*PROBLEM STATEMENT*
Taking the line with "Uber para Empresas" as the first and the line with "disponibles. Nos modèles" as the last, set down the lines below exactly, pictures excluded.

----

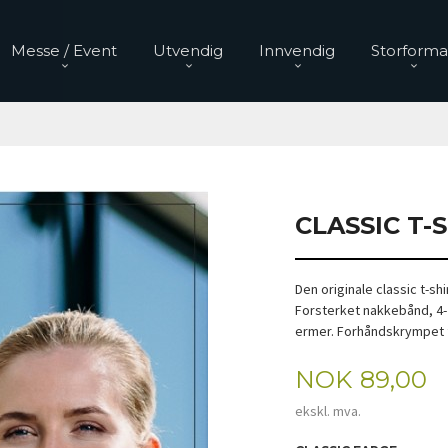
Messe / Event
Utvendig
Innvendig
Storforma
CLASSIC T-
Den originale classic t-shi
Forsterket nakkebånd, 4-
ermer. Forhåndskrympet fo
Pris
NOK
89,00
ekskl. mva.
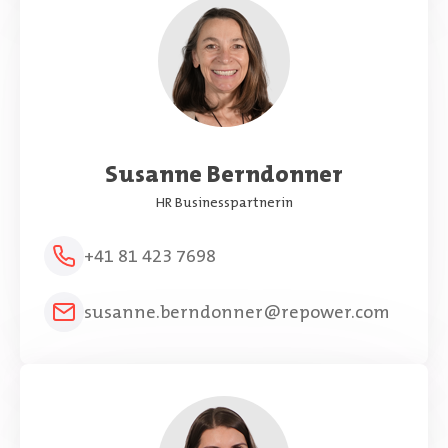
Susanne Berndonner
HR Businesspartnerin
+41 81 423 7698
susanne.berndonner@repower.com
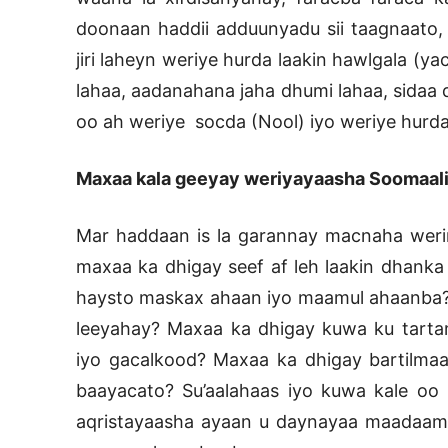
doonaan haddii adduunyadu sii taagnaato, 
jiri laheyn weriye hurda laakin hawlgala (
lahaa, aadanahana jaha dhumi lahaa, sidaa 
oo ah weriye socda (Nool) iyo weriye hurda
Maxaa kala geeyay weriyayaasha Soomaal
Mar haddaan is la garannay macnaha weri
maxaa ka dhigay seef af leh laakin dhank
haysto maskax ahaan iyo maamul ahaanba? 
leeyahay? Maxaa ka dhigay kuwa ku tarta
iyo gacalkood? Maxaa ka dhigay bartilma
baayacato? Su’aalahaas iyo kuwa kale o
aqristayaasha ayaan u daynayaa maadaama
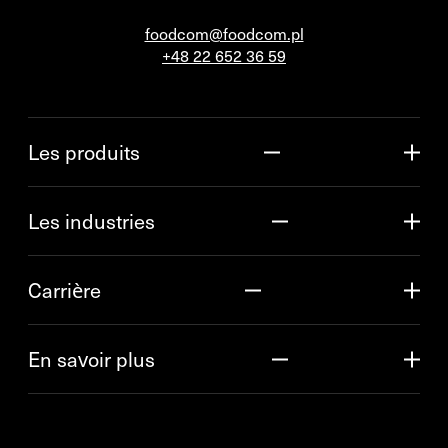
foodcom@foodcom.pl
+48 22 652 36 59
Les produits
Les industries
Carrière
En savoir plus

----

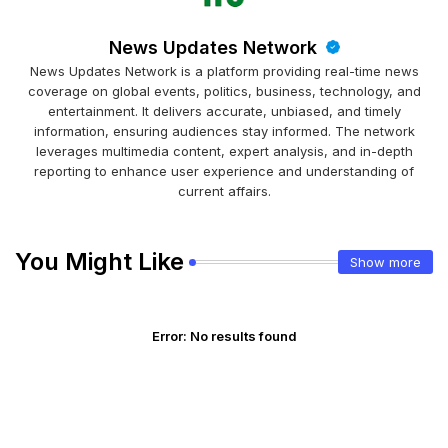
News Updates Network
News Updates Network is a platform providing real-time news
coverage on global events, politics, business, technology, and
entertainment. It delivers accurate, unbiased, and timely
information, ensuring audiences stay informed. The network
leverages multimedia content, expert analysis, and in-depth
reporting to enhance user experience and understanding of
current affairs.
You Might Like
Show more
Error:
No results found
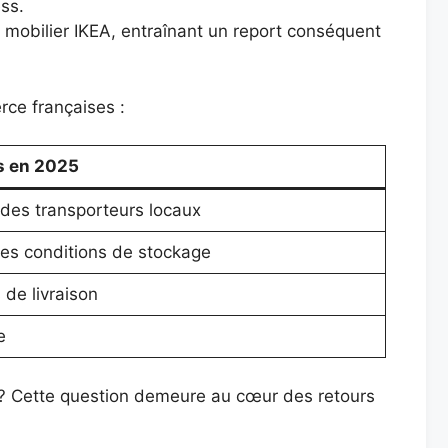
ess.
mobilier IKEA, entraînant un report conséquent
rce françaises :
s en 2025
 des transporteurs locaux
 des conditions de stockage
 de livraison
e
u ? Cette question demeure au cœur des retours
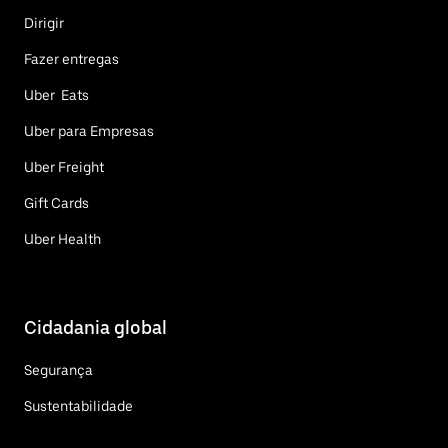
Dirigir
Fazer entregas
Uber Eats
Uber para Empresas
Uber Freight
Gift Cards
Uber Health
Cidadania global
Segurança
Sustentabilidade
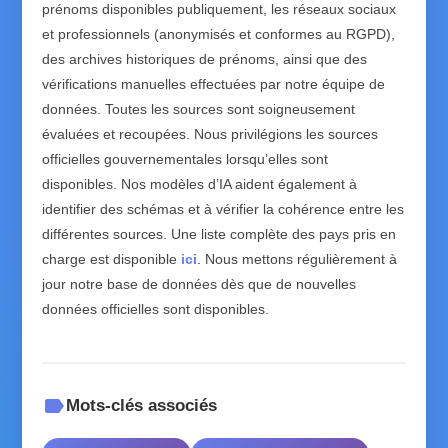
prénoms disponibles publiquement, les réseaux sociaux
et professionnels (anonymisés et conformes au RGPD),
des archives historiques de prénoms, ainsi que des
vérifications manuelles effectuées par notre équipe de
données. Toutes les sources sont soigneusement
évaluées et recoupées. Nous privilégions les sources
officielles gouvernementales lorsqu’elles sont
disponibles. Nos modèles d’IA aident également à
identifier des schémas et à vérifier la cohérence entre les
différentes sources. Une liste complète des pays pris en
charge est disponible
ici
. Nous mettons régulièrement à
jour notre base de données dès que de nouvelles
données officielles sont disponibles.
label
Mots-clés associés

----

*OUTPUT OF THE EXERCISE*
Uber para Empresas
Uber Freight
Gift Cards
Uber Health
Cidadania global
Segurança
Sustentabilidade
prénoms disponibles publiquement, les réseaux sociaux
et professionnels (anonymisés et conformes au RGPD),
des archives historiques de prénoms, ainsi que des
vérifications manuelles effectuées par notre équipe de
données. Toutes les sources sont soigneusement
évaluées et recoupées. Nous privilégions les sources
officielles gouvernementales lorsqu’elles sont
disponibles. Nos modèles d’IA aident également à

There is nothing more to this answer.